2. Add some more text to the document, but do not use the save command yet. You can see that the document is labelled as “Edited” in the title bar.

3. Instead of setting up a Dropbox sync, I’m just going to open the file in a terminal window using nano, but the behavior here will be the same as if Dropbox had been the one to write over the file. You can see when we open the file that the new text has already been saved to disk, even though we never hit Save in TextEdit.

4. Now let’s replace the existing content with some new text, then tell nano to save its changes to the file.

5. When we switch back to TextEdit, we still see the previous content, and not the new changes we just applied using nano. However, when we hit Save, that’s when we see the same dialog that Glenn came across.

This is the point where the aforementioned confusing language and UI comes in. If we take a closer look at this message, there is a key phrase that’s easy to miss:

Click Save Anyway to keep your changes and save the changes made by the other application as a version , or click Revert to keep the changes from the other application and save your changes as a version.

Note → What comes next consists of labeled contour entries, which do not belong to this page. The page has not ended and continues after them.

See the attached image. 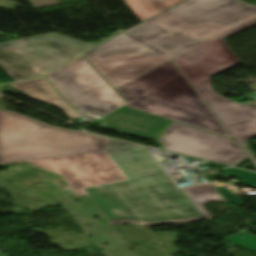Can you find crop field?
<instances>
[{"mask_svg":"<svg viewBox=\"0 0 256 256\" xmlns=\"http://www.w3.org/2000/svg\"><path fill=\"white\" fill-rule=\"evenodd\" d=\"M0 256H4V255L1 253V251H0Z\"/></svg>","mask_w":256,"mask_h":256,"instance_id":"12","label":"crop field"},{"mask_svg":"<svg viewBox=\"0 0 256 256\" xmlns=\"http://www.w3.org/2000/svg\"><path fill=\"white\" fill-rule=\"evenodd\" d=\"M159 141L167 150L233 165L246 154L233 140L172 122Z\"/></svg>","mask_w":256,"mask_h":256,"instance_id":"6","label":"crop field"},{"mask_svg":"<svg viewBox=\"0 0 256 256\" xmlns=\"http://www.w3.org/2000/svg\"><path fill=\"white\" fill-rule=\"evenodd\" d=\"M140 21L155 16L185 0H124Z\"/></svg>","mask_w":256,"mask_h":256,"instance_id":"10","label":"crop field"},{"mask_svg":"<svg viewBox=\"0 0 256 256\" xmlns=\"http://www.w3.org/2000/svg\"><path fill=\"white\" fill-rule=\"evenodd\" d=\"M30 163L61 174L77 196L85 194L81 188L127 179L105 152Z\"/></svg>","mask_w":256,"mask_h":256,"instance_id":"7","label":"crop field"},{"mask_svg":"<svg viewBox=\"0 0 256 256\" xmlns=\"http://www.w3.org/2000/svg\"><path fill=\"white\" fill-rule=\"evenodd\" d=\"M10 85L34 100L62 108L71 119L78 116L43 78L11 83Z\"/></svg>","mask_w":256,"mask_h":256,"instance_id":"9","label":"crop field"},{"mask_svg":"<svg viewBox=\"0 0 256 256\" xmlns=\"http://www.w3.org/2000/svg\"><path fill=\"white\" fill-rule=\"evenodd\" d=\"M224 241L244 247L256 252V237L243 231L225 239Z\"/></svg>","mask_w":256,"mask_h":256,"instance_id":"11","label":"crop field"},{"mask_svg":"<svg viewBox=\"0 0 256 256\" xmlns=\"http://www.w3.org/2000/svg\"><path fill=\"white\" fill-rule=\"evenodd\" d=\"M171 121L126 107L106 116L104 127L158 140Z\"/></svg>","mask_w":256,"mask_h":256,"instance_id":"8","label":"crop field"},{"mask_svg":"<svg viewBox=\"0 0 256 256\" xmlns=\"http://www.w3.org/2000/svg\"><path fill=\"white\" fill-rule=\"evenodd\" d=\"M256 24V7L239 0H188L83 55L116 89L170 59L252 161L256 108L218 95L210 76L240 63L223 38Z\"/></svg>","mask_w":256,"mask_h":256,"instance_id":"1","label":"crop field"},{"mask_svg":"<svg viewBox=\"0 0 256 256\" xmlns=\"http://www.w3.org/2000/svg\"><path fill=\"white\" fill-rule=\"evenodd\" d=\"M94 45L56 33L0 43V66L15 80L40 77Z\"/></svg>","mask_w":256,"mask_h":256,"instance_id":"4","label":"crop field"},{"mask_svg":"<svg viewBox=\"0 0 256 256\" xmlns=\"http://www.w3.org/2000/svg\"><path fill=\"white\" fill-rule=\"evenodd\" d=\"M103 151L128 179L83 190L111 225L203 220L211 216L202 204L223 201L208 184L177 189L149 148L0 111V164Z\"/></svg>","mask_w":256,"mask_h":256,"instance_id":"2","label":"crop field"},{"mask_svg":"<svg viewBox=\"0 0 256 256\" xmlns=\"http://www.w3.org/2000/svg\"><path fill=\"white\" fill-rule=\"evenodd\" d=\"M45 78L73 107L82 109L81 115H105L126 103L82 56Z\"/></svg>","mask_w":256,"mask_h":256,"instance_id":"5","label":"crop field"},{"mask_svg":"<svg viewBox=\"0 0 256 256\" xmlns=\"http://www.w3.org/2000/svg\"><path fill=\"white\" fill-rule=\"evenodd\" d=\"M116 90L129 107L232 138L171 60Z\"/></svg>","mask_w":256,"mask_h":256,"instance_id":"3","label":"crop field"}]
</instances>
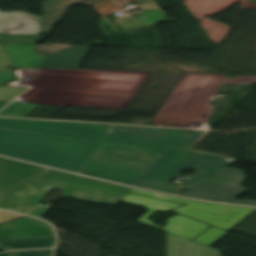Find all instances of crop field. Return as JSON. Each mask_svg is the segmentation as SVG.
Wrapping results in <instances>:
<instances>
[{"mask_svg":"<svg viewBox=\"0 0 256 256\" xmlns=\"http://www.w3.org/2000/svg\"><path fill=\"white\" fill-rule=\"evenodd\" d=\"M112 126L0 118V154L135 187L175 194L169 183L187 166L203 173L189 188L231 164L221 157L168 148L148 171L89 158Z\"/></svg>","mask_w":256,"mask_h":256,"instance_id":"obj_1","label":"crop field"},{"mask_svg":"<svg viewBox=\"0 0 256 256\" xmlns=\"http://www.w3.org/2000/svg\"><path fill=\"white\" fill-rule=\"evenodd\" d=\"M202 137L192 130L113 126L91 157L148 170L168 147L205 154L192 150Z\"/></svg>","mask_w":256,"mask_h":256,"instance_id":"obj_2","label":"crop field"},{"mask_svg":"<svg viewBox=\"0 0 256 256\" xmlns=\"http://www.w3.org/2000/svg\"><path fill=\"white\" fill-rule=\"evenodd\" d=\"M61 188V194L83 201L117 205L129 188L45 168L34 179L6 192L1 209L41 217L50 207L38 206L48 190ZM121 201V200H120Z\"/></svg>","mask_w":256,"mask_h":256,"instance_id":"obj_3","label":"crop field"},{"mask_svg":"<svg viewBox=\"0 0 256 256\" xmlns=\"http://www.w3.org/2000/svg\"><path fill=\"white\" fill-rule=\"evenodd\" d=\"M244 181V171L227 168L180 193V195L209 201L256 205V201L235 199L249 191L242 187Z\"/></svg>","mask_w":256,"mask_h":256,"instance_id":"obj_4","label":"crop field"},{"mask_svg":"<svg viewBox=\"0 0 256 256\" xmlns=\"http://www.w3.org/2000/svg\"><path fill=\"white\" fill-rule=\"evenodd\" d=\"M129 192L184 202L186 203V205L176 208L174 210L181 214L211 223L214 226L222 228L224 230L230 229L232 226H234L236 223H238L241 219H243L254 210L253 208L197 202L134 189H131Z\"/></svg>","mask_w":256,"mask_h":256,"instance_id":"obj_5","label":"crop field"},{"mask_svg":"<svg viewBox=\"0 0 256 256\" xmlns=\"http://www.w3.org/2000/svg\"><path fill=\"white\" fill-rule=\"evenodd\" d=\"M125 203L141 205L148 208L150 211L145 214L138 222L165 230L167 232L180 235L186 238H193L198 233L206 229L209 225L197 222L195 220L177 215L173 218L168 219L167 226L165 228L158 227L153 224V222L147 220L152 214H154L157 210L166 211L171 208L177 207L182 204L167 202L163 200L136 196L126 194L122 199Z\"/></svg>","mask_w":256,"mask_h":256,"instance_id":"obj_6","label":"crop field"},{"mask_svg":"<svg viewBox=\"0 0 256 256\" xmlns=\"http://www.w3.org/2000/svg\"><path fill=\"white\" fill-rule=\"evenodd\" d=\"M0 33L41 35L43 34L41 17L23 11H0Z\"/></svg>","mask_w":256,"mask_h":256,"instance_id":"obj_7","label":"crop field"},{"mask_svg":"<svg viewBox=\"0 0 256 256\" xmlns=\"http://www.w3.org/2000/svg\"><path fill=\"white\" fill-rule=\"evenodd\" d=\"M42 167L0 157V203L3 191L28 179L33 178Z\"/></svg>","mask_w":256,"mask_h":256,"instance_id":"obj_8","label":"crop field"},{"mask_svg":"<svg viewBox=\"0 0 256 256\" xmlns=\"http://www.w3.org/2000/svg\"><path fill=\"white\" fill-rule=\"evenodd\" d=\"M54 235L49 224L25 217L0 226V238L39 237Z\"/></svg>","mask_w":256,"mask_h":256,"instance_id":"obj_9","label":"crop field"},{"mask_svg":"<svg viewBox=\"0 0 256 256\" xmlns=\"http://www.w3.org/2000/svg\"><path fill=\"white\" fill-rule=\"evenodd\" d=\"M84 0H41L45 33L39 43L50 36L56 23L63 22V16L67 15L73 4H81Z\"/></svg>","mask_w":256,"mask_h":256,"instance_id":"obj_10","label":"crop field"},{"mask_svg":"<svg viewBox=\"0 0 256 256\" xmlns=\"http://www.w3.org/2000/svg\"><path fill=\"white\" fill-rule=\"evenodd\" d=\"M91 46H79L48 56L39 67L80 68Z\"/></svg>","mask_w":256,"mask_h":256,"instance_id":"obj_11","label":"crop field"},{"mask_svg":"<svg viewBox=\"0 0 256 256\" xmlns=\"http://www.w3.org/2000/svg\"><path fill=\"white\" fill-rule=\"evenodd\" d=\"M167 253H180V256H220L218 250L170 233L167 234Z\"/></svg>","mask_w":256,"mask_h":256,"instance_id":"obj_12","label":"crop field"},{"mask_svg":"<svg viewBox=\"0 0 256 256\" xmlns=\"http://www.w3.org/2000/svg\"><path fill=\"white\" fill-rule=\"evenodd\" d=\"M35 47L36 45L5 44L13 67L36 68L46 57H39L34 51Z\"/></svg>","mask_w":256,"mask_h":256,"instance_id":"obj_13","label":"crop field"},{"mask_svg":"<svg viewBox=\"0 0 256 256\" xmlns=\"http://www.w3.org/2000/svg\"><path fill=\"white\" fill-rule=\"evenodd\" d=\"M54 245L55 237L0 240V249L3 251L53 247Z\"/></svg>","mask_w":256,"mask_h":256,"instance_id":"obj_14","label":"crop field"},{"mask_svg":"<svg viewBox=\"0 0 256 256\" xmlns=\"http://www.w3.org/2000/svg\"><path fill=\"white\" fill-rule=\"evenodd\" d=\"M39 105L33 104H22V103H13L5 110L0 112L2 116H16V117H23L33 109H35Z\"/></svg>","mask_w":256,"mask_h":256,"instance_id":"obj_15","label":"crop field"},{"mask_svg":"<svg viewBox=\"0 0 256 256\" xmlns=\"http://www.w3.org/2000/svg\"><path fill=\"white\" fill-rule=\"evenodd\" d=\"M231 230H235V231H239V232H243V233H247V234L256 236V210L253 211L251 214H249L242 221H240L233 228H231Z\"/></svg>","mask_w":256,"mask_h":256,"instance_id":"obj_16","label":"crop field"},{"mask_svg":"<svg viewBox=\"0 0 256 256\" xmlns=\"http://www.w3.org/2000/svg\"><path fill=\"white\" fill-rule=\"evenodd\" d=\"M227 233V231L212 226L199 237H197L194 241L211 246Z\"/></svg>","mask_w":256,"mask_h":256,"instance_id":"obj_17","label":"crop field"},{"mask_svg":"<svg viewBox=\"0 0 256 256\" xmlns=\"http://www.w3.org/2000/svg\"><path fill=\"white\" fill-rule=\"evenodd\" d=\"M40 36H21V35H3L0 34V43H23L35 44Z\"/></svg>","mask_w":256,"mask_h":256,"instance_id":"obj_18","label":"crop field"},{"mask_svg":"<svg viewBox=\"0 0 256 256\" xmlns=\"http://www.w3.org/2000/svg\"><path fill=\"white\" fill-rule=\"evenodd\" d=\"M28 89L0 86V100L11 101Z\"/></svg>","mask_w":256,"mask_h":256,"instance_id":"obj_19","label":"crop field"},{"mask_svg":"<svg viewBox=\"0 0 256 256\" xmlns=\"http://www.w3.org/2000/svg\"><path fill=\"white\" fill-rule=\"evenodd\" d=\"M52 250H36L24 252H10L8 256H51Z\"/></svg>","mask_w":256,"mask_h":256,"instance_id":"obj_20","label":"crop field"},{"mask_svg":"<svg viewBox=\"0 0 256 256\" xmlns=\"http://www.w3.org/2000/svg\"><path fill=\"white\" fill-rule=\"evenodd\" d=\"M14 77L10 71V68H1L0 67V84L14 81Z\"/></svg>","mask_w":256,"mask_h":256,"instance_id":"obj_21","label":"crop field"},{"mask_svg":"<svg viewBox=\"0 0 256 256\" xmlns=\"http://www.w3.org/2000/svg\"><path fill=\"white\" fill-rule=\"evenodd\" d=\"M20 217H24V216H20V215H16V214H12V213H8V212H4V211H0V224L20 218Z\"/></svg>","mask_w":256,"mask_h":256,"instance_id":"obj_22","label":"crop field"},{"mask_svg":"<svg viewBox=\"0 0 256 256\" xmlns=\"http://www.w3.org/2000/svg\"><path fill=\"white\" fill-rule=\"evenodd\" d=\"M0 66L1 67H10V59L4 53L2 45L0 44Z\"/></svg>","mask_w":256,"mask_h":256,"instance_id":"obj_23","label":"crop field"},{"mask_svg":"<svg viewBox=\"0 0 256 256\" xmlns=\"http://www.w3.org/2000/svg\"><path fill=\"white\" fill-rule=\"evenodd\" d=\"M7 103H9V102L0 101V109H1L3 106H5Z\"/></svg>","mask_w":256,"mask_h":256,"instance_id":"obj_24","label":"crop field"},{"mask_svg":"<svg viewBox=\"0 0 256 256\" xmlns=\"http://www.w3.org/2000/svg\"><path fill=\"white\" fill-rule=\"evenodd\" d=\"M168 256H179V254H168Z\"/></svg>","mask_w":256,"mask_h":256,"instance_id":"obj_25","label":"crop field"},{"mask_svg":"<svg viewBox=\"0 0 256 256\" xmlns=\"http://www.w3.org/2000/svg\"><path fill=\"white\" fill-rule=\"evenodd\" d=\"M249 1H256V0H249Z\"/></svg>","mask_w":256,"mask_h":256,"instance_id":"obj_26","label":"crop field"}]
</instances>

This is the “Versions” part of Versions & Autosave kicking in. No matter which button we choose, both versions of the document will be saved: our version from TextEdit, and the version written behind our backs by Dropbox/nano. The only difference between the two choices is which version we will see in the TextEdit window immediately afterwards.

After clicking “Save Anyway”, if we go to File > Revert > Browse All Versions…, we can see that both versions of the document are still available.

So, while there are definitely issues with how this is presented to the user, there is not actually any data lost in this situation.